Florida parents could waive their children’s right to sue if their play time at an amusement park or a motor track results in injury or death under compromise legislation approved by a House committee Monday.

In an unusual partnership, trial lawyers and the business community forged an agreement, which would allow parents to waive the right to sue over injuries or death resulting from the “inherent risk” of activity at commercial amusement facilities. However, the waivers wouldn’t absolve businesses in cases where negligent actions caused the child to be put in danger.

“This is exactly where the bill needed to be or where I hoped it would end up,” said Rep. Adam Fetterman (D-Port St. Lucie), the ranking Democrat on the House Criminal and Civil Justice Policy Council, which approved the bill 10-3.

The legislation, sometimes called the Disney bill, has taken a number of twists and turns, putting the trial bar and business community at odds for most of the debate. The two groups are on opposing sides for a number of issues, and this one was no different, until last week, when they agreed over the Senate version of the bill, which set out the inherent risk standard.

Rep. Mike Horner (R-Kissimmee) and the sponsor of the bill, originally did not favor the Senate language, but agreed to it in the end so that the legislation would have a better chance to pass both chambers. He had sponsored the same measure last year with little success.

“I look forward to making more improvements to make this bill even better,” Horner said as he closed out his argument

In legal terms, inherent risk would mean any action naturally associated with the activity. So, if a child steers an all terrain vehicle the wrong way, the race track wouldn’t necessarily be at fault – there’s inherent risk in riding the ATV. But if there was a problem with the vehicle, such as a faulty steering mechanism, and the company knowingly rented it out, the company could be at fault and a parent would retain the right to sue.

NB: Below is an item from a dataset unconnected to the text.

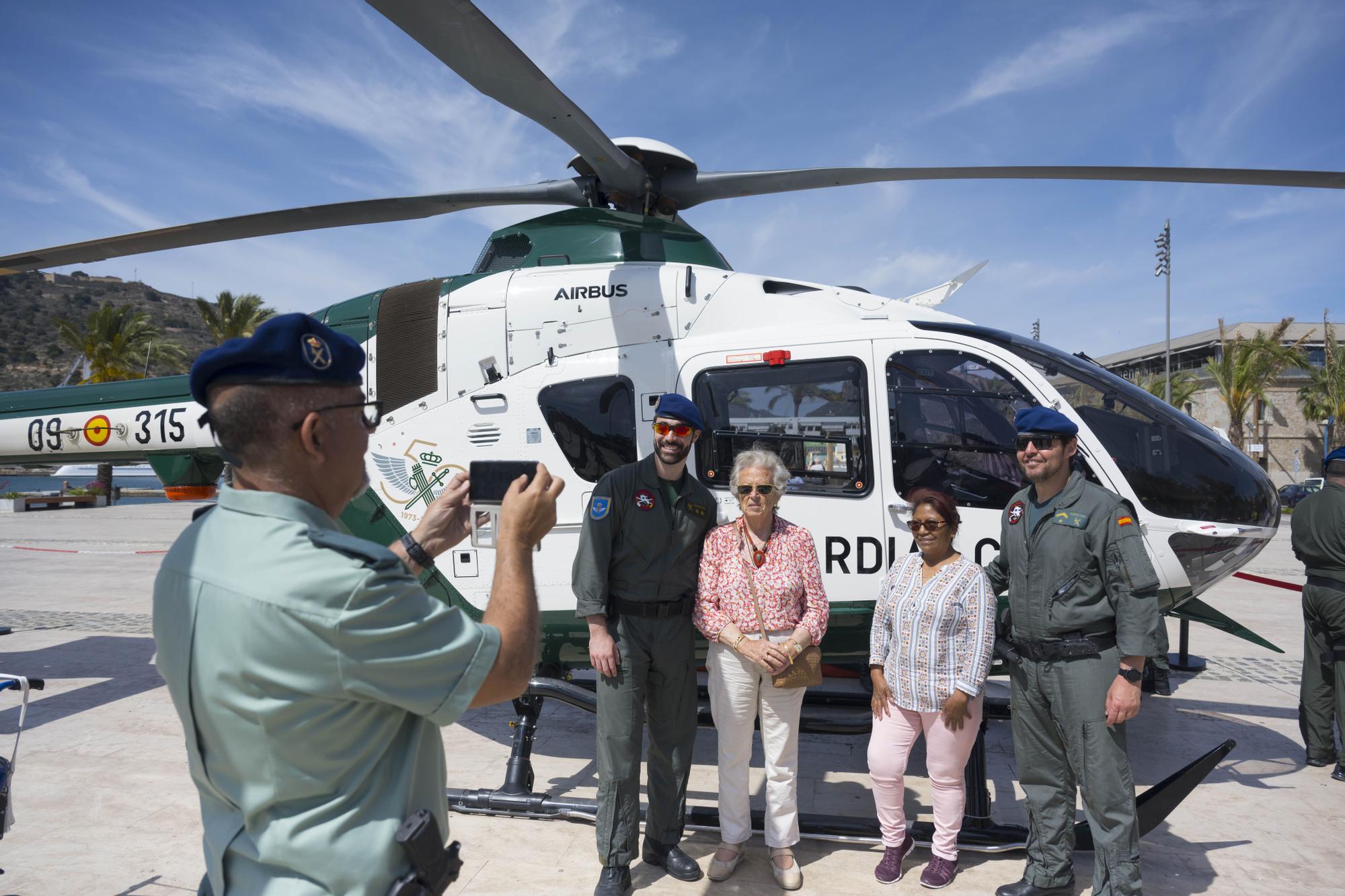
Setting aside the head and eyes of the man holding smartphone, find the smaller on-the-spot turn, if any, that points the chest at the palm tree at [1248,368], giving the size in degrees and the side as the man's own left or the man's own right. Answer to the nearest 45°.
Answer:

The child waiver issue stems from a Florida Supreme Court case that said parents could not sign away their child’s right to sue. In 2003, 14-year-old Christopher Jones fell off his all terrain vehicle at Thunder Cross Motor Track Sports in Okeechobee County and was crushed as the vehicle rolled over him. His estate sued the owners of the sports track, who argued the waiver took away the right to sue. The court disagreed.